Another algorithm was developed to simultaneously detect significant fibrosis and cirrhosis. It had a 97.4% accuracy, but 64% of patients still required a liver biopsy.31
SAFE algorithms have the potential to reduce the number of needle biopsies needed to assess the degree of hepatic fibrosis.
CONVENTIONAL IMAGING STUDIES ARE NOT SENSITIVE FOR FIBROSIS
Standard imaging studies often show findings of cirrhosis but are not particularly sensitive, with a low negative predictive value.
Ultrasonography can show a small, nodular liver in advanced cirrhosis, but surface nodularity or increased echogenicity can be seen in hepatic steatosis as well as in cirrhosis. In one study,33 ultrasonography identified diffuse parenchymal disease but could not reliably distinguish fat from fibrosis or diagnose cirrhosis.
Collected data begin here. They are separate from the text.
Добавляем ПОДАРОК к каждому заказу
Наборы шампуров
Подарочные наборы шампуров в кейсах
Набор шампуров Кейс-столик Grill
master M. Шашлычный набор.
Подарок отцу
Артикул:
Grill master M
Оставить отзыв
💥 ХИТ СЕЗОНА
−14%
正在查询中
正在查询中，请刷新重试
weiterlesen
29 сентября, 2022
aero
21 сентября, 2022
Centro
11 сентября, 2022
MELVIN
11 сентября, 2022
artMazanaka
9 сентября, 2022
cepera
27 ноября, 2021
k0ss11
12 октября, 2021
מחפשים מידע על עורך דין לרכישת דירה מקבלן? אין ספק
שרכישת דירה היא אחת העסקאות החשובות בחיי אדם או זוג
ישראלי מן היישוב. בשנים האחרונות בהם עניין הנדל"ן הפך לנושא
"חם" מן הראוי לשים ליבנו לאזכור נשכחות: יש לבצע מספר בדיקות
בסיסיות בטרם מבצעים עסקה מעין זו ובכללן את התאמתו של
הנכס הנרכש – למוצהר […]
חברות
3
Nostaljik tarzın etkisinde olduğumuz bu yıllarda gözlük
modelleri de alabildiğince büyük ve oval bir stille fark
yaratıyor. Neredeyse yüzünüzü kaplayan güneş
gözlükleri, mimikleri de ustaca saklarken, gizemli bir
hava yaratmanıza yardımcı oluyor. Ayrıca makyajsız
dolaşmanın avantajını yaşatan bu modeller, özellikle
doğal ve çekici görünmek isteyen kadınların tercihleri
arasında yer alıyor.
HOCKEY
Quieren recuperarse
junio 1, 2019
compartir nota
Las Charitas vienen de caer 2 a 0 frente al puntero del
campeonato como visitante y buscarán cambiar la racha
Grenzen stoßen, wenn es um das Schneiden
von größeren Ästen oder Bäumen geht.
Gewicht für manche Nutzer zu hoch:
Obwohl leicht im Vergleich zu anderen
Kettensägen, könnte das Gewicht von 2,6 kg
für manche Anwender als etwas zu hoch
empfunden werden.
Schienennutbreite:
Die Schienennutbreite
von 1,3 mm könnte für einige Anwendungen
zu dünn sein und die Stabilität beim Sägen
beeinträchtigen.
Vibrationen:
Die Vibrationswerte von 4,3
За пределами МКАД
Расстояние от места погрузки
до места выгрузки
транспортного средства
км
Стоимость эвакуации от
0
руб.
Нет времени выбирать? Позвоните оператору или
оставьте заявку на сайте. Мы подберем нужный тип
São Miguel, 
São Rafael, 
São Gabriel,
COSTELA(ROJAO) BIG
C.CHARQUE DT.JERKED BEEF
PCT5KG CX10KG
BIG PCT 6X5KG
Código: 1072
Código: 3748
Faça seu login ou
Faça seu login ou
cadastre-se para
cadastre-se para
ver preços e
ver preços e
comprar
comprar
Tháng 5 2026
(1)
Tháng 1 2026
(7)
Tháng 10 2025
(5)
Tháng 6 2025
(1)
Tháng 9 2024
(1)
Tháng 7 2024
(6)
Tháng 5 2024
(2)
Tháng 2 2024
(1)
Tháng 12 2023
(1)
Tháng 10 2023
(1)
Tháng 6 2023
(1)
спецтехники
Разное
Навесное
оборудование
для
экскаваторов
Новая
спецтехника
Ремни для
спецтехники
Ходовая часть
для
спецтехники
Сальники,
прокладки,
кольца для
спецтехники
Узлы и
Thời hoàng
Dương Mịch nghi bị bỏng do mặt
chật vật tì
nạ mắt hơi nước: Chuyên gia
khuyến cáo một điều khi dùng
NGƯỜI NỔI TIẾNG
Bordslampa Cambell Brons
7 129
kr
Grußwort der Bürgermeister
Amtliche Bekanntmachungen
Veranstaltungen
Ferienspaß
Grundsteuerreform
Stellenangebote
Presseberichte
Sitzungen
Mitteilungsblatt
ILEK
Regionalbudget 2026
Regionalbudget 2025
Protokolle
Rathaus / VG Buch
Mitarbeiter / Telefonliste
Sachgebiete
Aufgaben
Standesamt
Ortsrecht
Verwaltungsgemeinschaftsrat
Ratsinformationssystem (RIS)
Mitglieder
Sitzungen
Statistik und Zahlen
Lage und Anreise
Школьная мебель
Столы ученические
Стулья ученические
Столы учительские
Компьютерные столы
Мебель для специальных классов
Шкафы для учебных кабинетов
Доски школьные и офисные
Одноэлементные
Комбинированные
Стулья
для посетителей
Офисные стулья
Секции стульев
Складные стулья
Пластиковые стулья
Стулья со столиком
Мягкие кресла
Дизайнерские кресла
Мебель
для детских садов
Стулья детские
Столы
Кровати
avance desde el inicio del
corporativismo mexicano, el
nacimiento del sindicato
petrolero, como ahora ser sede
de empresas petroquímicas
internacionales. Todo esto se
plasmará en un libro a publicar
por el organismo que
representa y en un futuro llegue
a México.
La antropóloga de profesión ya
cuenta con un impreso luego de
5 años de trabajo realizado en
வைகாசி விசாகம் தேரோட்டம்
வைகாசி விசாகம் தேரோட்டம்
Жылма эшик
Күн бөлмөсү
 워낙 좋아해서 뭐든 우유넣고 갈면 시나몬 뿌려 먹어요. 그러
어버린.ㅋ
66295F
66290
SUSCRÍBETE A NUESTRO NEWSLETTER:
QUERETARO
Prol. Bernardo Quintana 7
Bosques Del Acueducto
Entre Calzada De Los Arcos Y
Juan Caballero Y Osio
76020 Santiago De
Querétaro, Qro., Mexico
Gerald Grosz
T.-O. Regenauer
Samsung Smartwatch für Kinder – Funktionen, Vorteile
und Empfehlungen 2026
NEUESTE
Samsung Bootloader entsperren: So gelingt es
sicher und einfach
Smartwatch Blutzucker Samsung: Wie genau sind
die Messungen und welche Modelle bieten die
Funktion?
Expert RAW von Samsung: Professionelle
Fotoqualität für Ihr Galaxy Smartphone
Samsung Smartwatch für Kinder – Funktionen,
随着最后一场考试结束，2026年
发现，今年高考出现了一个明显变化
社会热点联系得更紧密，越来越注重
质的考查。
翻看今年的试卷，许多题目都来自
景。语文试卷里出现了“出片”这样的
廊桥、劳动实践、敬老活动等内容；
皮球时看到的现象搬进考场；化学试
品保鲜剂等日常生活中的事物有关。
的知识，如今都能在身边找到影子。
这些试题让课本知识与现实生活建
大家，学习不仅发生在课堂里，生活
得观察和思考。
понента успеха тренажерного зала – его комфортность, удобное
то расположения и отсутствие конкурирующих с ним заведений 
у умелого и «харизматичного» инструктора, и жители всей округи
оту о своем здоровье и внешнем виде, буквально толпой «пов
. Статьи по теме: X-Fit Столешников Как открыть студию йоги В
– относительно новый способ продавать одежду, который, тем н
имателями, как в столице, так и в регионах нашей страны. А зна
Often, in cirrhosis, the right lobe of the liver is atrophied and the caudate or left lobes are hypertrophied. Efforts to use the ratio of the widths of the lobes to diagnose cirrhosis have shown varying performance characterstics.34,35
One study of the splenic artery pulsatility index has shown this to be an accurate predictor of cirrhosis.36
Computed tomography provides information similar to that of ultrasonography, and it can identify complications of cirrhosis, including portal hypertension and ascites. On the other hand, it costs more and it exposes the patient to radiation and contrast media.